--- RAW DATA ---

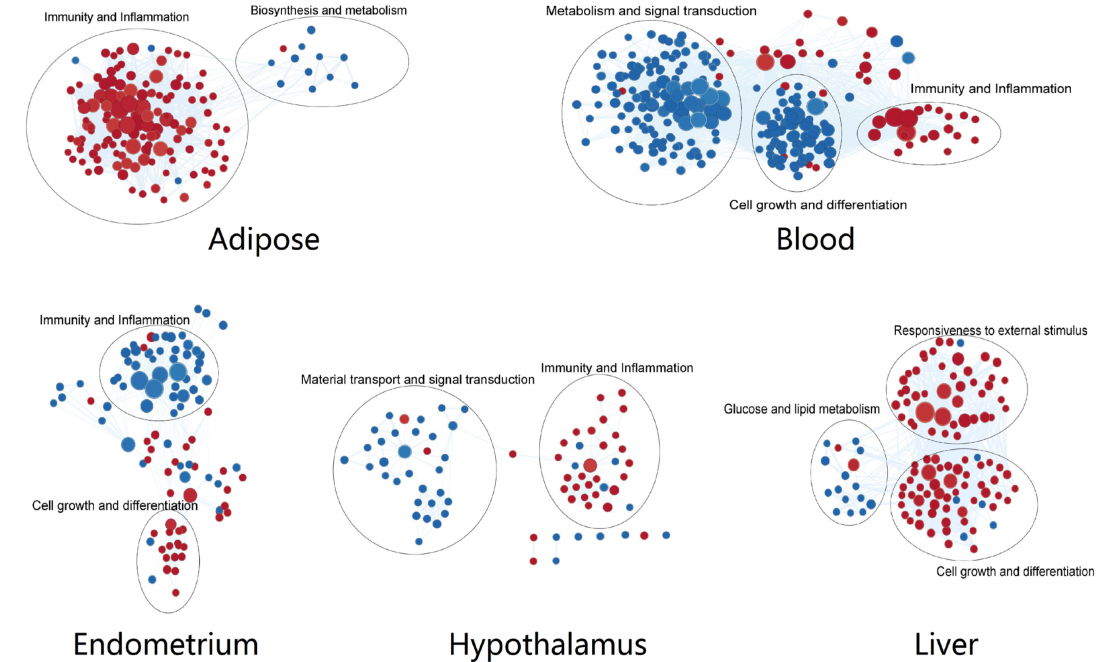
Figure 3. Cluster of the GO(BP) terms from every tissue. Red dots for up-regulated processes in NEB group and blue dots for down-regulated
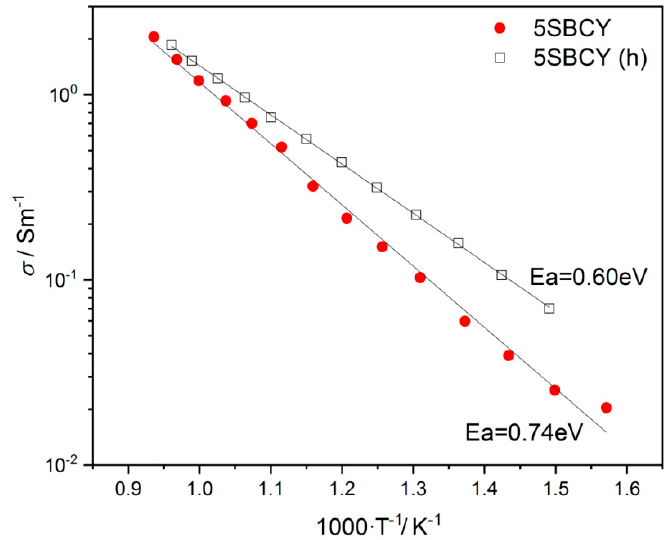
Figure 13. Variation σ vs 1000 / T recorded for the 5SBCY sample before or after additional exposure in 5 vol.% H 2 O in Ar (h).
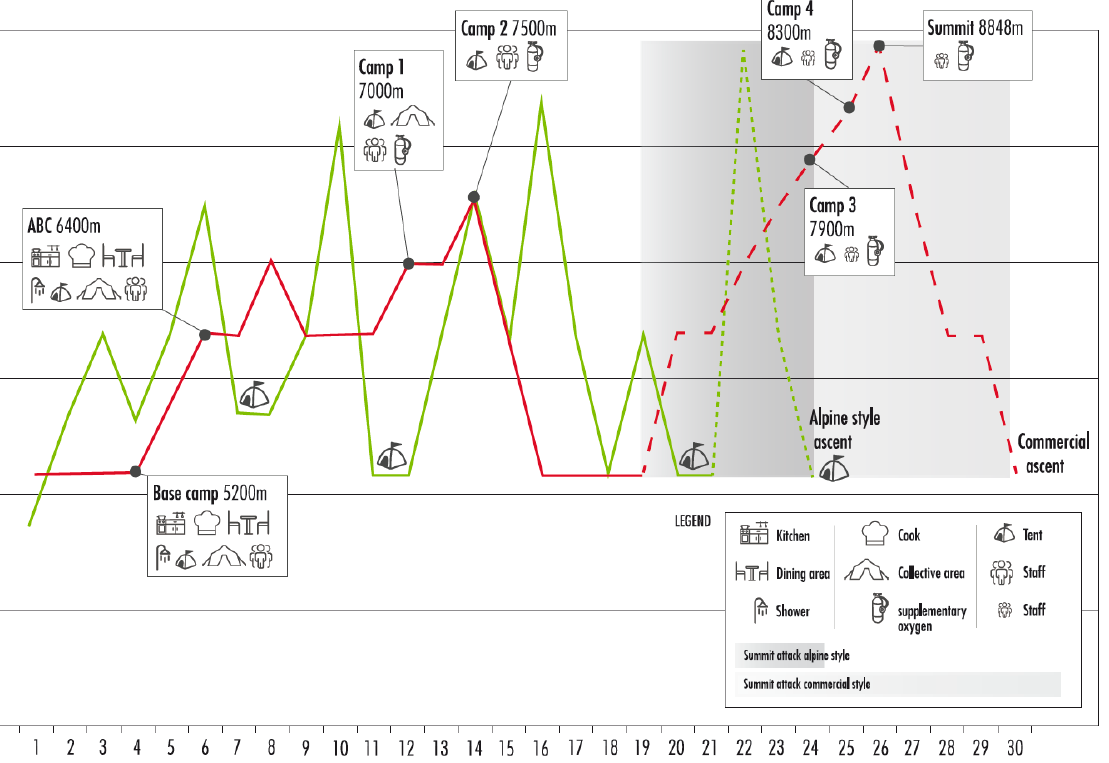
Figure 1. The typical acclimatisation and ascent profiles of commercial and alpine-style ascents to Mt. Everest (North face).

--- PROBLEM STATEMENT ---
Would it be possible to reproduce the material word for word, images omitted?

--- OUTPUT FOR THIS EXERCISE ---
Figure 3. Cluster of the GO(BP) terms from every tissue. Red dots for up-regulated processes in NEB group and blue dots for down-regulated
Figure 13. Variation σ vs 1000 / T recorded for the 5SBCY sample before or after additional exposure in 5 vol.% H 2 O in Ar (h).
Figure 1. The typical acclimatisation and ascent profiles of commercial and alpine-style ascents to Mt. Everest (North face).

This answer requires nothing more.